41 US states show emission cuts and GDP growth go hand in hand

Economic prosperity and environmental preservation are often portrayed as mutually exclusive goals. But do we really have to choose between financial health and a healthy planet for future generations? Research from 41 states across the US says no.  

Research from the World Resources Institute (WR) shows that since 2005, 41 states and Washington, D.C., have increased their GDPs while reducing their carbon emissions. This successful divorce of GDP growth and emissions growth demonstrates that it is possible to have an economically viable and sustainable future. 

Overall, from 2005 to 2018, the United States’ overall GDP increased by 25 percent, while energy-related carbon dioxide emissions fell 12 percent. These changes are primarily due to the shift from oil and gas to renewable energy sources and the implementation of stricter vehicle emissions standards. 

In some states, the difference was more pronounced than the national average. Massachusetts increased its GDP by 26 percent and reduced emissions by 25 percent. Even traditionally red states saw similar progress. South Carolina grew its GDP by 21 percent while dropping emissions 20 percent. 

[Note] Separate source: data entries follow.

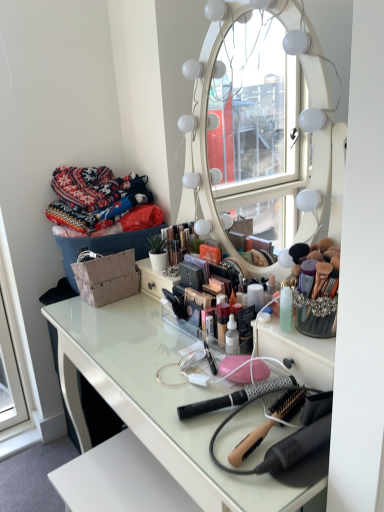
In order to face knitted fabric sweater at upper left, should I rotate leftwards or rightwards?

A 13.528 degree turn to the left will do.

Where is `wooden-handled hairbrush at center, which is counted as the second brush, starting from the back`? wooden-handled hairbrush at center, which is counted as the second brush, starting from the back is located at coordinates (269, 423).

Identify the location of knitted fabric sweater at upper left. The image size is (384, 512). (94, 197).

Is white glossy table at center positioned with its back to knitted fabric sweater at upper left?

white glossy table at center is not turned away from knitted fabric sweater at upper left.

In the scene shown: Considering the positions of objects white glossy table at center and knitted fabric sweater at upper left in the image provided, who is behind, white glossy table at center or knitted fabric sweater at upper left?

knitted fabric sweater at upper left is more distant.

Between white glossy table at center and knitted fabric sweater at upper left, which one appears on the right side from the viewer's perspective?

From the viewer's perspective, white glossy table at center appears more on the right side.

Is white glossy table at center not near knitted fabric sweater at upper left?

No.

From a real-world perspective, who is located lower, knitted fabric sweater at upper left or wooden-handled hairbrush at center, which is counted as the second brush, starting from the back?

wooden-handled hairbrush at center, which is counted as the second brush, starting from the back, from a real-world perspective.

Is knitted fabric sweater at upper left far from wooden-handled hairbrush at center, which is counted as the second brush, starting from the back?

knitted fabric sweater at upper left is actually quite close to wooden-handled hairbrush at center, which is counted as the second brush, starting from the back.

Is knitted fabric sweater at upper left taller than wooden-handled hairbrush at center, which is counted as the second brush, starting from the back?

Yes, knitted fabric sweater at upper left is taller than wooden-handled hairbrush at center, which is counted as the second brush, starting from the back.

Is knitted fabric sweater at upper left turned away from wooden-handled hairbrush at center, which is counted as the second brush, starting from the back?

No.

Does point (70, 371) lie behind point (246, 448)?

Yes, it is.

Looking at this image, from a real-world perspective, between white glossy table at center and wooden-handled hairbrush at center, which is counted as the second brush, starting from the back, who is vertically higher?

wooden-handled hairbrush at center, which is counted as the second brush, starting from the back.

Looking at the image, does white glossy table at center seem bigger or smaller compared to wooden-handled hairbrush at center, which is the 1th brush in front-to-back order?

Considering their sizes, white glossy table at center takes up more space than wooden-handled hairbrush at center, which is the 1th brush in front-to-back order.

Considering the positions of objects white glossy table at center and wooden-handled hairbrush at center, which is counted as the second brush, starting from the back, in the image provided, who is in front, white glossy table at center or wooden-handled hairbrush at center, which is counted as the second brush, starting from the back,?

white glossy table at center is more forward.

Considering the relative sizes of knitted fabric sweater at upper left and black plastic brush at center, placed as the 2th brush when sorted from front to back, in the image provided, is knitted fabric sweater at upper left taller than black plastic brush at center, placed as the 2th brush when sorted from front to back,?

Indeed, knitted fabric sweater at upper left has a greater height compared to black plastic brush at center, placed as the 2th brush when sorted from front to back.

Is knitted fabric sweater at upper left placed right next to black plastic brush at center, placed as the 2th brush when sorted from front to back?

No, knitted fabric sweater at upper left is not with black plastic brush at center, placed as the 2th brush when sorted from front to back.

Between knitted fabric sweater at upper left and black plastic brush at center, the 1th brush when ordered from back to front, which one appears on the left side from the viewer's perspective?

knitted fabric sweater at upper left.

From the picture: Is knitted fabric sweater at upper left positioned with its back to black plastic brush at center, placed as the 2th brush when sorted from front to back?

knitted fabric sweater at upper left does not have its back to black plastic brush at center, placed as the 2th brush when sorted from front to back.

From the image's perspective, is white glossy table at center on black plastic brush at center, the 1th brush when ordered from back to front?

No.

Based on the photo, is white glossy table at center facing towards black plastic brush at center, the 1th brush when ordered from back to front?

No, white glossy table at center is not facing towards black plastic brush at center, the 1th brush when ordered from back to front.

Considering the positions of points (46, 311) and (189, 412), is point (46, 311) farther from camera compared to point (189, 412)?

Yes, point (46, 311) is farther from viewer.

I want to click on the 2nd brush above when counting from the white glossy table at center (from the image's perspective), so click(234, 397).

Does wooden-handled hairbrush at center, which is counted as the second brush, starting from the back, have a smaller size compared to white glossy table at center?

Correct, wooden-handled hairbrush at center, which is counted as the second brush, starting from the back, occupies less space than white glossy table at center.

Is wooden-handled hairbrush at center, which is counted as the second brush, starting from the back, looking in the opposite direction of white glossy table at center?

No.

From the image's perspective, is wooden-handled hairbrush at center, which is counted as the second brush, starting from the back, positioned above or below white glossy table at center?

Based on their image positions, wooden-handled hairbrush at center, which is counted as the second brush, starting from the back, is located above white glossy table at center.

What's the angular difference between wooden-handled hairbrush at center, which is the 1th brush in front-to-back order, and white glossy table at center's facing directions?

The facing directions of wooden-handled hairbrush at center, which is the 1th brush in front-to-back order, and white glossy table at center are 8.26 degrees apart.

Is black plastic brush at center, the 1th brush when ordered from back to front, facing away from knitted fabric sweater at upper left?

No, black plastic brush at center, the 1th brush when ordered from back to front, is not facing the opposite direction of knitted fabric sweater at upper left.

Looking at this image, does black plastic brush at center, placed as the 2th brush when sorted from front to back, have a lesser height compared to knitted fabric sweater at upper left?

Indeed, black plastic brush at center, placed as the 2th brush when sorted from front to back, has a lesser height compared to knitted fabric sweater at upper left.

From a real-world perspective, is black plastic brush at center, the 1th brush when ordered from back to front, under knitted fabric sweater at upper left?

Indeed, from a real-world perspective, black plastic brush at center, the 1th brush when ordered from back to front, is positioned beneath knitted fabric sweater at upper left.

Is black plastic brush at center, the 1th brush when ordered from back to front, placed right next to knitted fabric sweater at upper left?

There is a gap between black plastic brush at center, the 1th brush when ordered from back to front, and knitted fabric sweater at upper left.

The image size is (384, 512). I want to click on material located behind the white glossy table at center, so click(94, 197).

What are the coordinates of `the 2nd brush to the right of the knitted fabric sweater at upper left, counting from the anchor's position` in the screenshot? It's located at (269, 423).

Looking at the image, which one is located closer to black plastic brush at center, the 1th brush when ordered from back to front, knitted fabric sweater at upper left or wooden-handled hairbrush at center, which is the 1th brush in front-to-back order?

wooden-handled hairbrush at center, which is the 1th brush in front-to-back order, lies closer to black plastic brush at center, the 1th brush when ordered from back to front, than the other object.

Estimate the real-world distances between objects in this image. Which object is further from knitted fabric sweater at upper left, white glossy table at center or wooden-handled hairbrush at center, which is counted as the second brush, starting from the back?

The object further to knitted fabric sweater at upper left is wooden-handled hairbrush at center, which is counted as the second brush, starting from the back.

When comparing their distances from wooden-handled hairbrush at center, which is the 1th brush in front-to-back order, does white glossy table at center or knitted fabric sweater at upper left seem closer?

Among the two, white glossy table at center is located nearer to wooden-handled hairbrush at center, which is the 1th brush in front-to-back order.

Looking at the image, which one is located closer to knitted fabric sweater at upper left, wooden-handled hairbrush at center, which is counted as the second brush, starting from the back, or white glossy table at center?

white glossy table at center is closer to knitted fabric sweater at upper left.

When comparing their distances from knitted fabric sweater at upper left, does black plastic brush at center, placed as the 2th brush when sorted from front to back, or wooden-handled hairbrush at center, which is the 1th brush in front-to-back order, seem further?

wooden-handled hairbrush at center, which is the 1th brush in front-to-back order, is further to knitted fabric sweater at upper left.

When comparing their distances from knitted fabric sweater at upper left, does black plastic brush at center, placed as the 2th brush when sorted from front to back, or white glossy table at center seem closer?

white glossy table at center is positioned closer to the anchor knitted fabric sweater at upper left.

When comparing their distances from white glossy table at center, does black plastic brush at center, placed as the 2th brush when sorted from front to back, or wooden-handled hairbrush at center, which is counted as the second brush, starting from the back, seem closer?

The object closer to white glossy table at center is black plastic brush at center, placed as the 2th brush when sorted from front to back.

Which object lies nearer to the anchor point white glossy table at center, knitted fabric sweater at upper left or black plastic brush at center, the 1th brush when ordered from back to front?

black plastic brush at center, the 1th brush when ordered from back to front, lies closer to white glossy table at center than the other object.

In order to click on brush between wooden-handled hairbrush at center, which is counted as the second brush, starting from the back, and knitted fabric sweater at upper left from front to back in this screenshot , I will do `click(234, 397)`.

Locate an element on the screen. brush between black plastic brush at center, the 1th brush when ordered from back to front, and white glossy table at center from top to bottom is located at coordinates (269, 423).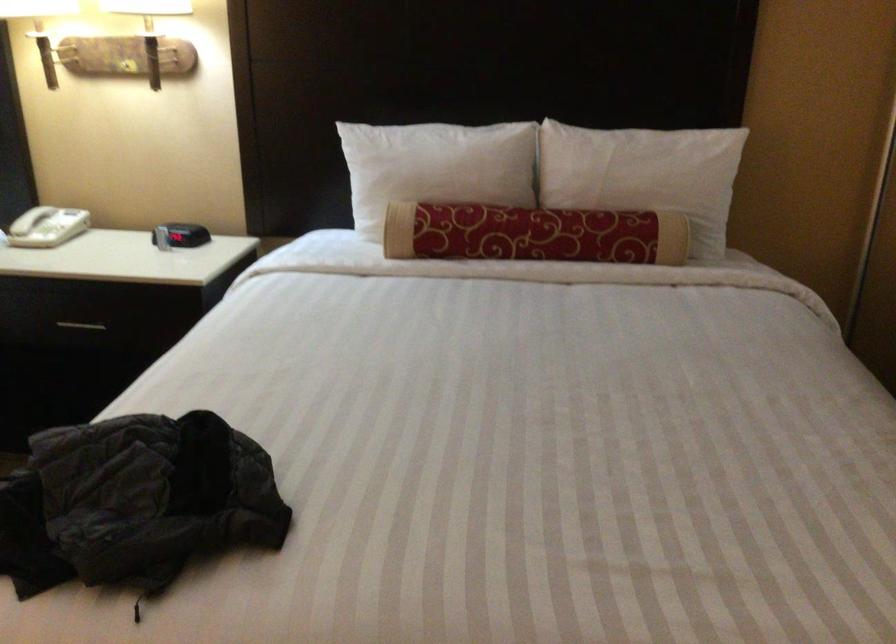
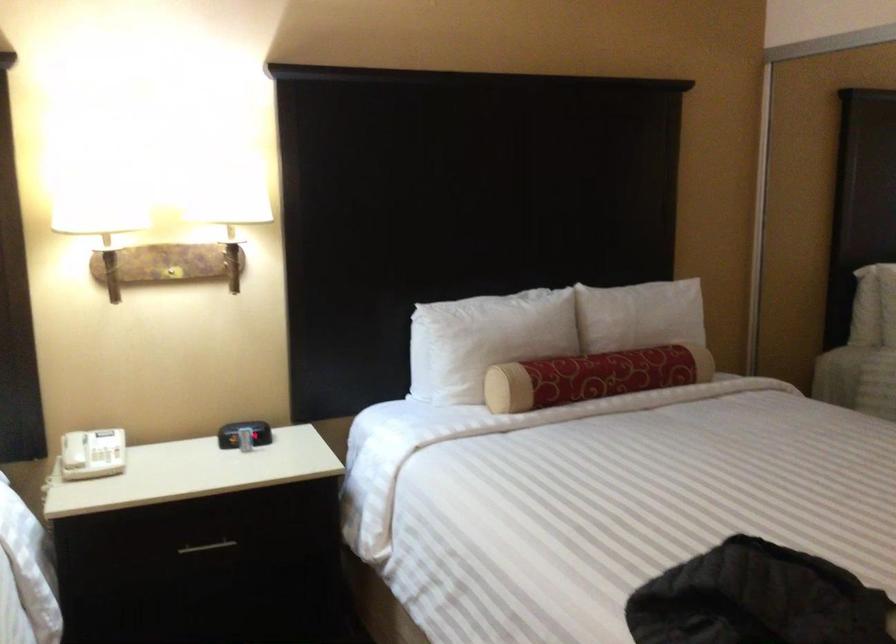
The point at (80, 323) is marked in the first image. Where is the corresponding point in the second image?

(207, 547)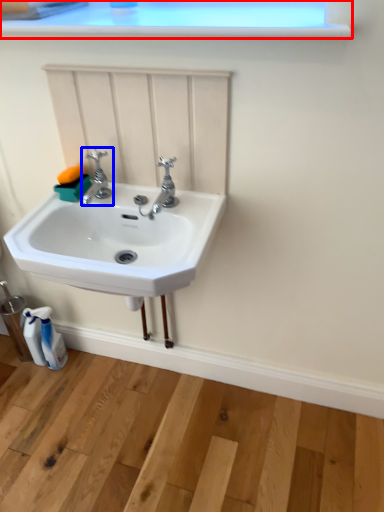
Question: Among these objects, which one is farthest to the camera, window frame (highlighted by a red box) or tap (highlighted by a blue box)?

Choices:
 (A) window frame
 (B) tap

Answer: (B)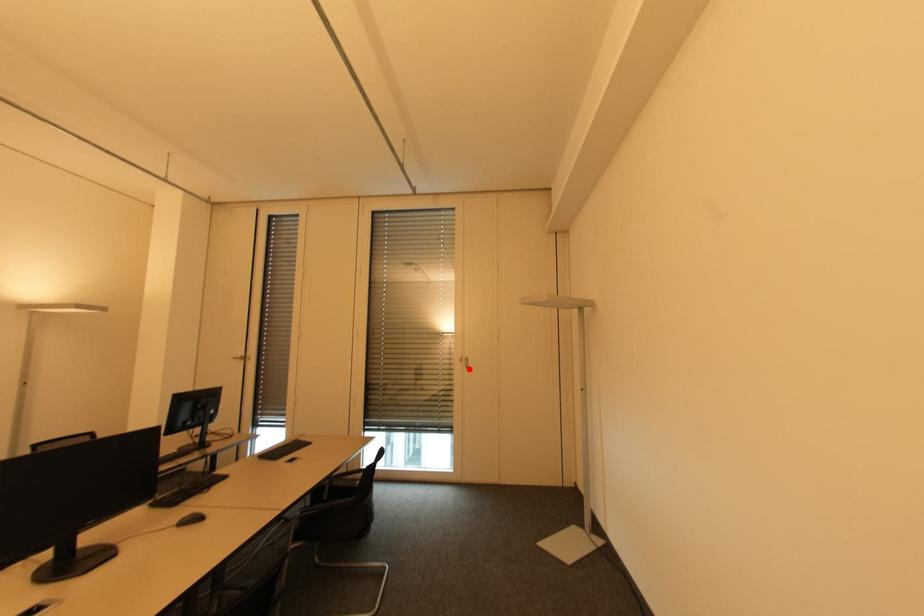
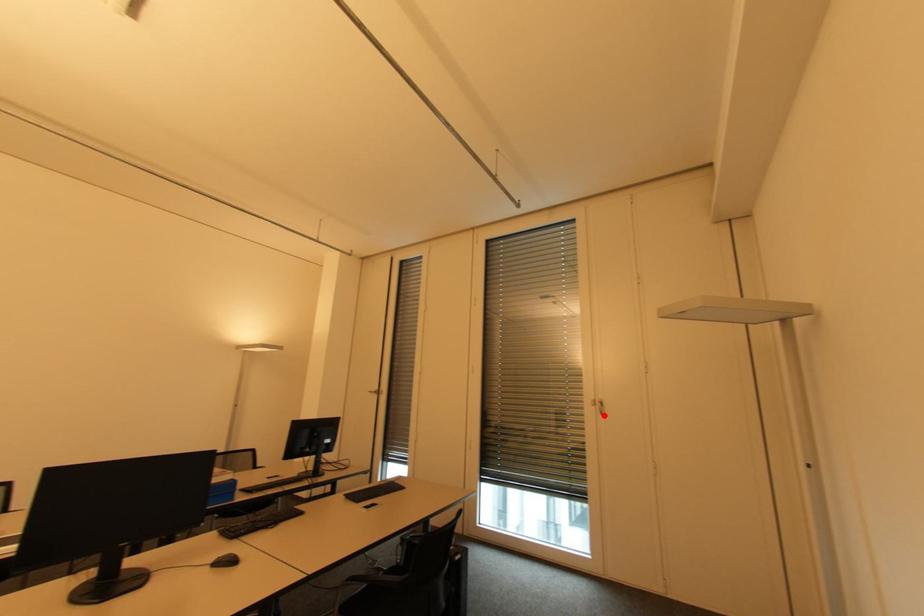
I am providing you with two images of the same scene from different viewpoints. A red point is marked on the first image and another point is marked on the second image. Is the marked point in image1 the same physical position as the marked point in image2?

Yes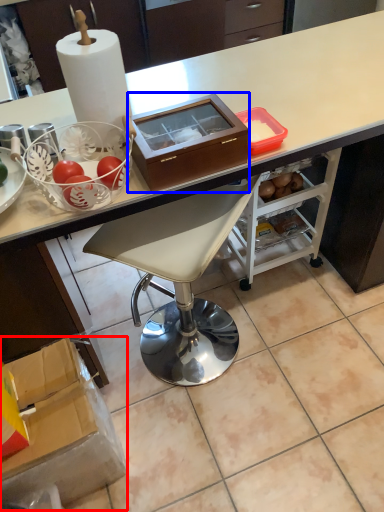
Question: Among these objects, which one is nearest to the camera, box (highlighted by a red box) or box (highlighted by a blue box)?

Choices:
 (A) box
 (B) box

Answer: (B)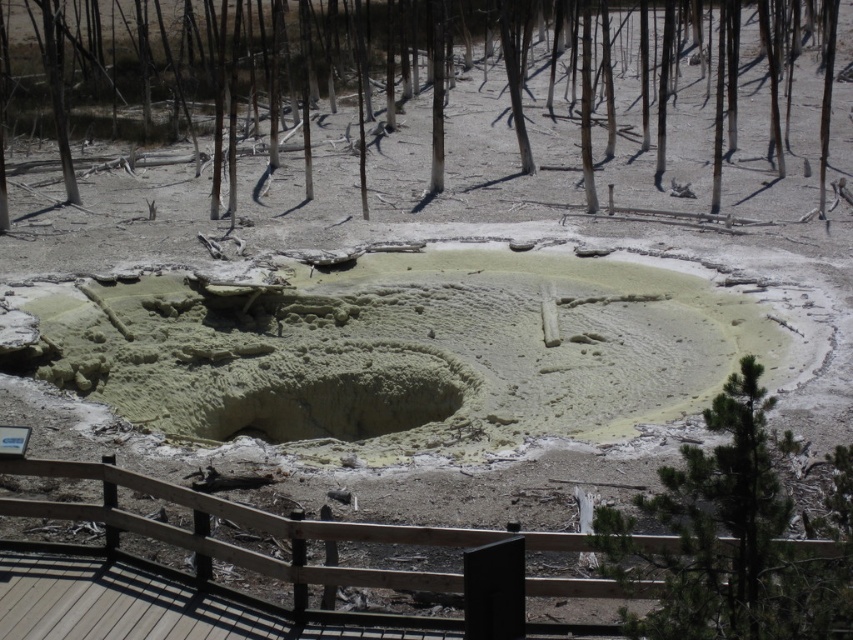
Question: Among these objects, which one is nearest to the camera?

Choices:
 (A) gray bark tree at center
 (B) green leafy tree at right

Answer: (B)

Question: Does gray bark tree at center have a greater width compared to green leafy tree at right?

Choices:
 (A) no
 (B) yes

Answer: (B)

Question: Can you confirm if gray bark tree at center is positioned to the left of green leafy tree at right?

Choices:
 (A) yes
 (B) no

Answer: (A)

Question: Among these objects, which one is nearest to the camera?

Choices:
 (A) green leafy tree at right
 (B) gray bark tree at center

Answer: (A)

Question: Does gray bark tree at center have a larger size compared to green leafy tree at right?

Choices:
 (A) no
 (B) yes

Answer: (B)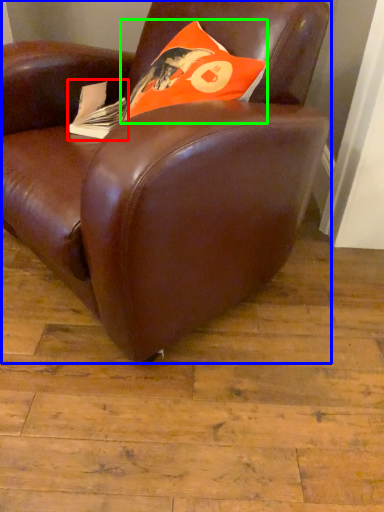
Question: Estimate the real-world distances between objects in this image. Which object is closer to paperback book (highlighted by a red box), chair (highlighted by a blue box) or throw pillow (highlighted by a green box)?

Choices:
 (A) chair
 (B) throw pillow

Answer: (B)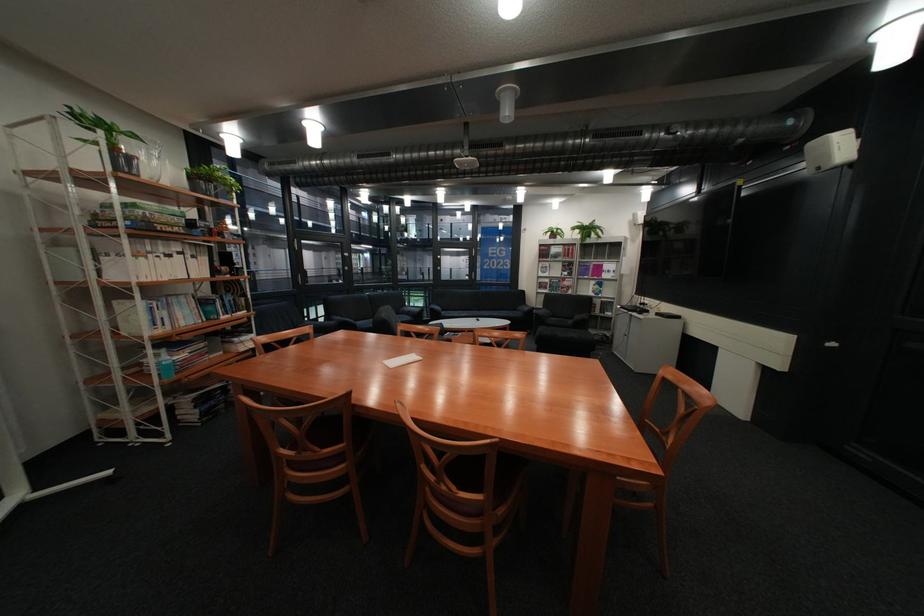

Unfortunately, not all states experienced this trend. States like Idaho experienced GDP growth but also increased their emissions by 17 percent. States with the most progressive climate agendas saw the most beneficial outcomes both in terms of emissions reductions and in terms of economic growth. In order to continue these trends, states must expand their green policy changes to relatively unexplored sectors like transportation.

Technological advances have allowed us to disband the idea that environmental action must come at the expense of economic growth. We have the resources to implement a prosperous greener future, but we must use policy shifts to utilize these tools to our advantage.